The 8 White Identities chart was sent out to children at the East Side Community School.
A chart identifying the "eight levels of white identity" has caused outrage in the US after a school sent out guidelines encouraging students to dismantle the "regime of whiteness".
The dossier, distributed by the principal of East Side Community School in New York, places "white traitors" and "white abolitionists" at seven and eight on the scale, with "white supremacists" being labelled the most extreme at number one.
The chart defines white abolitionists as activists who strive to change institutions, "dismantle whiteness" and refuse to "allow whiteness to reassert itself".
"There is a regime of whiteness, and there are action-oriented white identities. People who identify with whiteness are one of these. It's about time we build an ethnography of whiteness, since white people have been the ones writing about and governing Others," the document, penned by African American Studies professor Barnor Hesse, said.
The scale, which is colour-coded red to green on a scale of severity, also includes "White Critical", which "critiques whiteness and invests in exposing the white regime" and "refuses to remain complicit with the regime".
Further down on the red half of the behavioural chart sits "White Voyeurism", which Professor Hesse describes as somebody "seeking to control the consumption and appropriation of a culture" and has a "fascination with culture, consuming Black culture without the burden of Blackness".
The East Side Community School states that it is committed to "creating a community of highly skilled students, critical thinkers, lifetime learners, and socially responsible citizens" in its mission statement online.
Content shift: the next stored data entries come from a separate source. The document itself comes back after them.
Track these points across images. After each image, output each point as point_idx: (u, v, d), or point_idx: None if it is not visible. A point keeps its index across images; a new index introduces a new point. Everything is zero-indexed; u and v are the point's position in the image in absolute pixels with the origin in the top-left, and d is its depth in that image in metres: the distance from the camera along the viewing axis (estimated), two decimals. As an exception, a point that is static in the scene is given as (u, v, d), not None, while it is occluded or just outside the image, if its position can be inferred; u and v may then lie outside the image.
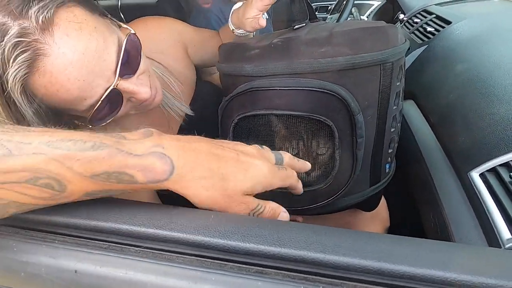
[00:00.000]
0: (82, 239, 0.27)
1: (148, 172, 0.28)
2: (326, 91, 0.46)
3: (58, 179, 0.25)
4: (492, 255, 0.26)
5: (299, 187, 0.40)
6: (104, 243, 0.26)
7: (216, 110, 0.67)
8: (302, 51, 0.47)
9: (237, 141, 0.49)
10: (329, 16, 1.55)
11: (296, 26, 0.55)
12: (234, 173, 0.31)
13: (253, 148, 0.37)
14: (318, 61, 0.45)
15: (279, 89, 0.47)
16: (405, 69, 0.57)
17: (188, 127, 0.66)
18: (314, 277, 0.22)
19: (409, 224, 0.76)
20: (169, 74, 0.64)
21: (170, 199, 0.50)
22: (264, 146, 0.40)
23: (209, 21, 1.18)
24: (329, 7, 1.78)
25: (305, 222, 0.68)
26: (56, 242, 0.27)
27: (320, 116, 0.46)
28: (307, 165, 0.43)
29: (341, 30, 0.48)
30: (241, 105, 0.52)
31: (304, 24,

"We have a school-wide commitment to celebrating diversity, promoting social justice and combating racism, sexism, homophobia, classism and any other form of discrimination," the official website reads.
Psychology professor Geoffrey Miller hit back against the document handed out to the public school as the original post gathered thousands of replies on Twitter. Professor Miller said the quote regarding the refusal to allow white culture to ever "reassert itself" was a concerning example of radical discourse finding its way into the education system.
"Applied to any other group, this would sound like a monstrous euphemism for mass extermination & cultural annihilation," he tweeted.
'Dismantling whiteness, and not allowing whiteness to reassert itself'
Applied to any other group, this would sound like a monstrous euphemism for mass extermination & cultural annihilation.
Samantha Chang, a journalist at the Western Journal, was particularly critical of the guidelines sent out to children, claiming the targeted political rhetoric would incite riots if "any other race" had been the topic of the chart.
"Imagine the left-wing riots and media screeching if you substituted any other race for "white" in this racist chart," Chang tweeted.
Imagine the left-wing riots and media screeching if you substituted any other race for "white" in this racist chart.https://t.co/7GwT75PXSS
The online furore — which has already produced 8000 retweets and comments since being published on Tuesday — has brought about yet another heated debate regarding racial discourse in America.
One commenter bit back at critics, claiming their alarmism was a result of them "fearing the loss of power" their skin colour has brought them.
"If you find this hostile, or unnerving, it's because you are fearing the loss of power and advantage that your skin colour has afforded you. It's an agenda to bring true equality," the comment read.
The latest controversy came after a school in California was revealed to be conducting racial theory exercises with students, requiring children to deconstruct their racial identities and then rank themselves according to "power and privilege".
The lesson caused an immediate uproar among parents of students at R.I. Meyerholz Elementary School. "We were shocked," an anonymous parent said.
"They were basically teaching racism to my eight-year-old."
Another parent expressed discomfort at the exercise and believed it only encouraged division between the students by dividing them into "the oppressor and the oppressed".
"Since these identities are inborn characteristics people cannot change, the only way (they think) to change it is via violent revolution," the parent said via Fox.
"Growing up in China, I had learned it many times. The outcome is the family will be ripped apart; husband hates wife, children hate parents. I think it is already happening here."